GBrowse (versions 2.20 and higher) offers user authentication via a plug-in mechanism that lets organizations integrate the software with such enterprise authentication systems as LDAP, Kerberos, NIS, and UNIX password files. The Authentication Plugins are easy to write, but GBrowse comes with a very flexible default one that makes use of the PAM (Pluggable Authentication Modules) system that is installed on most if not all modern Linux distributions. Basically, you need only to define a PAM definition file for the GBrowse service, or reuse an existing one, and then activate the PAM plugin. The plugin will use whatever authentication mechanism is defined in the PAM definition file to authenticate users. In addition, the plugin will use the standard /etc/nsswitch.conf settings to map users onto groups for the purpose of group-based access control.
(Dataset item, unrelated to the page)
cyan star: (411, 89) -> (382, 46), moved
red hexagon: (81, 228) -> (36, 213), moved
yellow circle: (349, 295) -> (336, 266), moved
To get started using the PAM authentication module, create a PAM service definition file in /etc/pam.d named "gbrowse". It's usually easiest to start by copying an existing definition file such as login. (This will have the effect of using the same authentication database for GBrowse users as for regular logins on the GBrowse host machine.) A simple /etc/pam.d/gbrowse file that uses local UNIX password/shadow databases would look like this:

auth     requisite   pam_unix.so

an LDAP-based authentication would refer to pam_ldap.so instead.

Note that if you are going to use the UNIX shadow password system for authentication, the web user must belong to the "shadow" group on many systems. You can arrange this as follows:

usermod -G shadow -a www-data

Change "shadow" and "www-data" to the group that can read the /etc/shadow file and the Apache user respectively. Note that you will typically not want to give server login privileges to all individuals who have genome browser accounts. You can use PAM to forbid actual logins to members of certain groups (see the pam_group.so module for more information).
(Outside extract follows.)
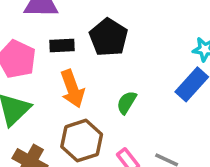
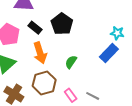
black rectangle: (62, 46) -> (35, 28), turned 40

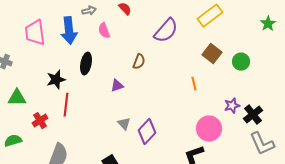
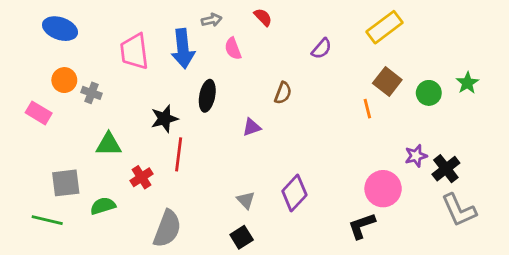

The PAM authentication plugin uses /etc/nsswitch.conf system configuration file to map users onto groups for group-based authentication. nsswitch.conf, in turn, provides connections to the traditional /etc/group file, the NIS database, or LDAP databases, depending on how it is configured. For example, to fetch user and group information from the local filesystem first, and then to look in LDAP, nsswitch.conf should have lines that looks like this:

passwd: compat ldap
group:  compat ldap

Once these steps are taken, you'll configure GBrowse to use the PAM authentication plugin. Edit /etc/gbrowse2/GBrowse.conf and add or uncomment the following line in the [GENERAL] section:

authentication plugin = PamAuthenticate

When you reload GBrowse, you will see a simple "Login" link in the upper right hand corner of the screen. Clicking on this link will bring up a dialog that prompts you for your login username and password. If all is configured correctly, then you'll be able to log in using your Unix username and password. See PamAuthenticate for more information on customizing the plugin, including how to add site-specific messages to the login dialog.

Group-based Authorization

The PamAuthenticate plugin allows you to authorize users via their group membership. The syntax is similar to the "require user" directive described earlier:

[MySecretTrack]
restrict = require group Principal_Investigators Postdocs

The track "MySecretTrack" will now only be visible to users who are members of either the "Principal_Investigators" or "Postdocs" groups. "require group" lines can be mixed with "require user", and host-based "allow" and "deny" directives. As before, the "restrict" statement can be placed in a datasource configuration file's track stanza, in its [GENERAL] section, or in the stanza in GBrowse.conf that refers to the datasource.